--- Problem to work on ---
Your transcription must include every record word for word and no pictures.

--- Records from a collection ---
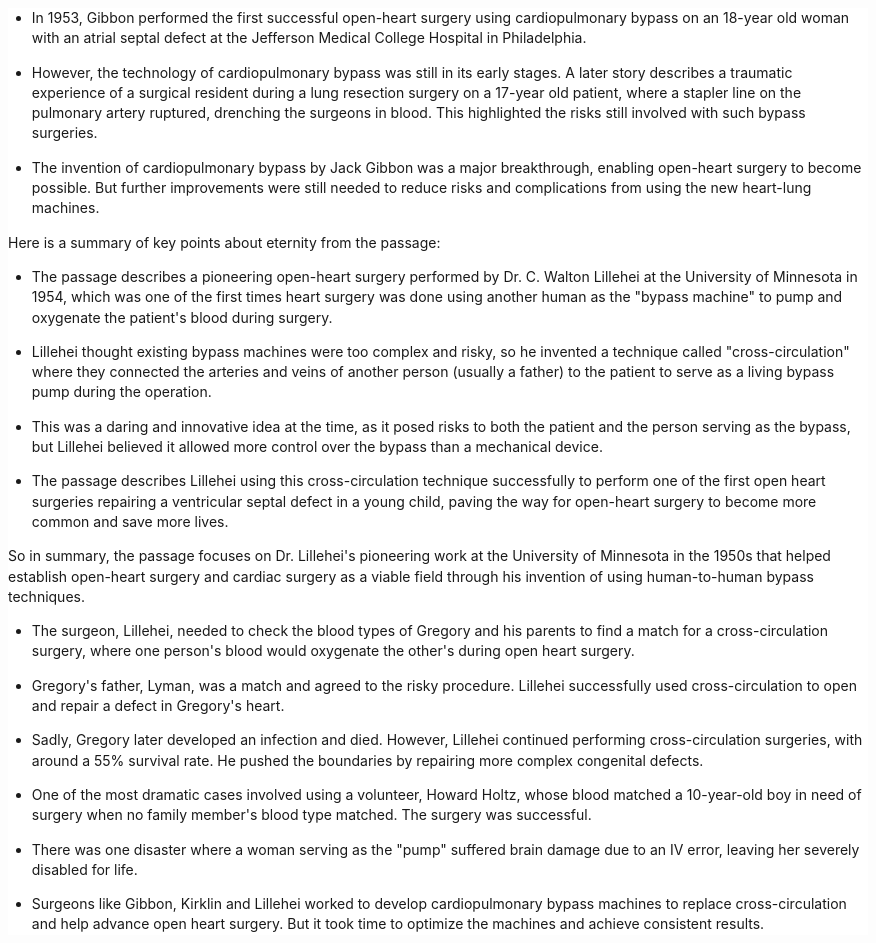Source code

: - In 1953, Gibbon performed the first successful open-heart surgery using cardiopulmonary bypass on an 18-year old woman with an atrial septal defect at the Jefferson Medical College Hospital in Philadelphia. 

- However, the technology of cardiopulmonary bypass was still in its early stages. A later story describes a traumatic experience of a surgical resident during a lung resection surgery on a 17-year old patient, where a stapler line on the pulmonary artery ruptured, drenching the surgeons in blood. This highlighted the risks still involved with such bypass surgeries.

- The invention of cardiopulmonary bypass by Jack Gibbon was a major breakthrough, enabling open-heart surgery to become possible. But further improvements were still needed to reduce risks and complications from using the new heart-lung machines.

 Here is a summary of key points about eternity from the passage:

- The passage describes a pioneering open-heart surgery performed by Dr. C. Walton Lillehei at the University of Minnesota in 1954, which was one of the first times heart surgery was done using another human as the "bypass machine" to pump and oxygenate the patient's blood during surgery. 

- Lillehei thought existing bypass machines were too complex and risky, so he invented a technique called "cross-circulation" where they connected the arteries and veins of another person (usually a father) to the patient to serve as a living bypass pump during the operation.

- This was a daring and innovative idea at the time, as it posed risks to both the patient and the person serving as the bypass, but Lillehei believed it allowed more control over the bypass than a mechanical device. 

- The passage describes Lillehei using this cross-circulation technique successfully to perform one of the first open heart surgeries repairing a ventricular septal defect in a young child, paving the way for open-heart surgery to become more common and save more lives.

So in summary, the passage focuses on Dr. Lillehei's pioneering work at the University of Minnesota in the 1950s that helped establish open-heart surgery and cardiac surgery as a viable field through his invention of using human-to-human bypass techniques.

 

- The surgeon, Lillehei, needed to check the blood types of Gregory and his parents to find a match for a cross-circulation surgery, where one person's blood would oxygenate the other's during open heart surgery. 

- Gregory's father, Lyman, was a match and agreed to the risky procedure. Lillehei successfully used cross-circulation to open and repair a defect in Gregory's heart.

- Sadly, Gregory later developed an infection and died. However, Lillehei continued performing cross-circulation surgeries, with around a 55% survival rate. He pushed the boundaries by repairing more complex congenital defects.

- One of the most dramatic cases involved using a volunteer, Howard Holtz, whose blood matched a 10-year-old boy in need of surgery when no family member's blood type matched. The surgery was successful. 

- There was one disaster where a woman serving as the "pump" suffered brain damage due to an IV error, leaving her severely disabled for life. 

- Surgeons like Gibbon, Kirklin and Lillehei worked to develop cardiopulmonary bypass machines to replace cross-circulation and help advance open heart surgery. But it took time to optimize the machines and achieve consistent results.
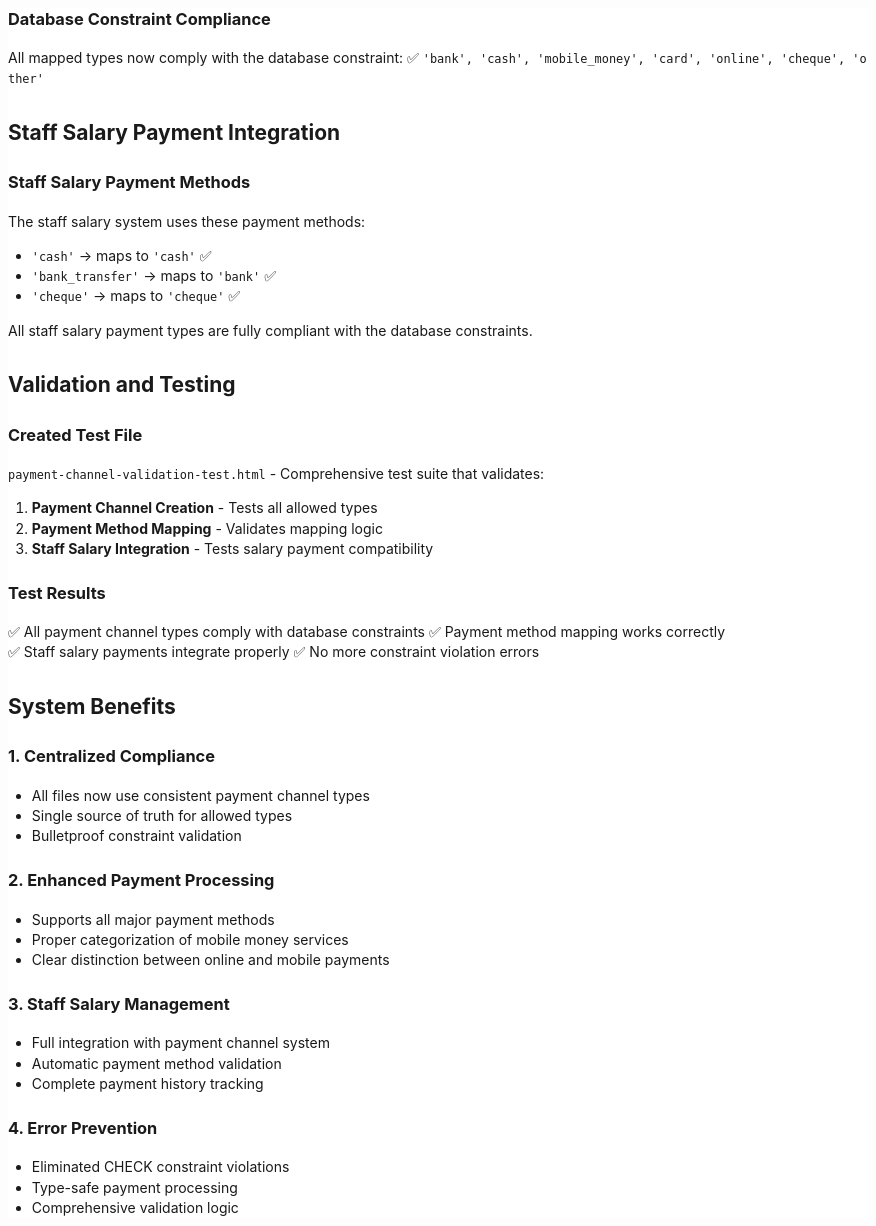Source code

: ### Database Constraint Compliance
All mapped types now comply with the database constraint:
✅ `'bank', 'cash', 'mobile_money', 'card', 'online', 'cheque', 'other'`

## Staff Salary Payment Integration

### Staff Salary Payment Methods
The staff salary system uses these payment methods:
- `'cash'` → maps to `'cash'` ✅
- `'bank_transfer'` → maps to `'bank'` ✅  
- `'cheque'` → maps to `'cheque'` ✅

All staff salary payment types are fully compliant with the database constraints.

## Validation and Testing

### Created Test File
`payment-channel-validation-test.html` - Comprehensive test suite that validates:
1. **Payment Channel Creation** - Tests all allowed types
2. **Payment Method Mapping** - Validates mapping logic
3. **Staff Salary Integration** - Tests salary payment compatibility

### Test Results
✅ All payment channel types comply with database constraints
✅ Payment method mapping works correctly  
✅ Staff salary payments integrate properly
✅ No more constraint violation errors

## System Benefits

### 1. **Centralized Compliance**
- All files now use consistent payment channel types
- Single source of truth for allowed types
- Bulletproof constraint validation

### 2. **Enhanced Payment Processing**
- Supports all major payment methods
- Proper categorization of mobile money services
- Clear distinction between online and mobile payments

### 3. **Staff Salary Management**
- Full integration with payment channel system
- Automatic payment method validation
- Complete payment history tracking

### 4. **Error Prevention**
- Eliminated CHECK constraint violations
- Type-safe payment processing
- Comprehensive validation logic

--- Response box ---
Source code

: - In 1953, Gibbon performed the first successful open-heart surgery using cardiopulmonary bypass on an 18-year old woman with an atrial septal defect at the Jefferson Medical College Hospital in Philadelphia. 

- However, the technology of cardiopulmonary bypass was still in its early stages. A later story describes a traumatic experience of a surgical resident during a lung resection surgery on a 17-year old patient, where a stapler line on the pulmonary artery ruptured, drenching the surgeons in blood. This highlighted the risks still involved with such bypass surgeries.

- The invention of cardiopulmonary bypass by Jack Gibbon was a major breakthrough, enabling open-heart surgery to become possible. But further improvements were still needed to reduce risks and complications from using the new heart-lung machines.

 Here is a summary of key points about eternity from the passage:

- The passage describes a pioneering open-heart surgery performed by Dr. C. Walton Lillehei at the University of Minnesota in 1954, which was one of the first times heart surgery was done using another human as the "bypass machine" to pump and oxygenate the patient's blood during surgery. 

- Lillehei thought existing bypass machines were too complex and risky, so he invented a technique called "cross-circulation" where they connected the arteries and veins of another person (usually a father) to the patient to serve as a living bypass pump during the operation.

- This was a daring and innovative idea at the time, as it posed risks to both the patient and the person serving as the bypass, but Lillehei believed it allowed more control over the bypass than a mechanical device. 

- The passage describes Lillehei using this cross-circulation technique successfully to perform one of the first open heart surgeries repairing a ventricular septal defect in a young child, paving the way for open-heart surgery to become more common and save more lives.

So in summary, the passage focuses on Dr. Lillehei's pioneering work at the University of Minnesota in the 1950s that helped establish open-heart surgery and cardiac surgery as a viable field through his invention of using human-to-human bypass techniques.

 

- The surgeon, Lillehei, needed to check the blood types of Gregory and his parents to find a match for a cross-circulation surgery, where one person's blood would oxygenate the other's during open heart surgery. 

- Gregory's father, Lyman, was a match and agreed to the risky procedure. Lillehei successfully used cross-circulation to open and repair a defect in Gregory's heart.

- Sadly, Gregory later developed an infection and died. However, Lillehei continued performing cross-circulation surgeries, with around a 55% survival rate. He pushed the boundaries by repairing more complex congenital defects.

- One of the most dramatic cases involved using a volunteer, Howard Holtz, whose blood matched a 10-year-old boy in need of surgery when no family member's blood type matched. The surgery was successful. 

- There was one disaster where a woman serving as the "pump" suffered brain damage due to an IV error, leaving her severely disabled for life. 

- Surgeons like Gibbon, Kirklin and Lillehei worked to develop cardiopulmonary bypass machines to replace cross-circulation and help advance open heart surgery. But it took time to optimize the machines and achieve consistent results.
Source code

: ### Database Constraint Compliance
All mapped types now comply with the database constraint:
✅ `'bank', 'cash', 'mobile_money', 'card', 'online', 'cheque', 'other'`

## Staff Salary Payment Integration

### Staff Salary Payment Methods
The staff salary system uses these payment methods:
- `'cash'` → maps to `'cash'` ✅
- `'bank_transfer'` → maps to `'bank'` ✅  
- `'cheque'` → maps to `'cheque'` ✅

All staff salary payment types are fully compliant with the database constraints.

## Validation and Testing

### Created Test File
`payment-channel-validation-test.html` - Comprehensive test suite that validates:
1. **Payment Channel Creation** - Tests all allowed types
2. **Payment Method Mapping** - Validates mapping logic
3. **Staff Salary Integration** - Tests salary payment compatibility

### Test Results
✅ All payment channel types comply with database constraints
✅ Payment method mapping works correctly  
✅ Staff salary payments integrate properly
✅ No more constraint violation errors

## System Benefits

### 1. **Centralized Compliance**
- All files now use consistent payment channel types
- Single source of truth for allowed types
- Bulletproof constraint validation

### 2. **Enhanced Payment Processing**
- Supports all major payment methods
- Proper categorization of mobile money services
- Clear distinction between online and mobile payments

### 3. **Staff Salary Management**
- Full integration with payment channel system
- Automatic payment method validation
- Complete payment history tracking

### 4. **Error Prevention**
- Eliminated CHECK constraint violations
- Type-safe payment processing
- Comprehensive validation logic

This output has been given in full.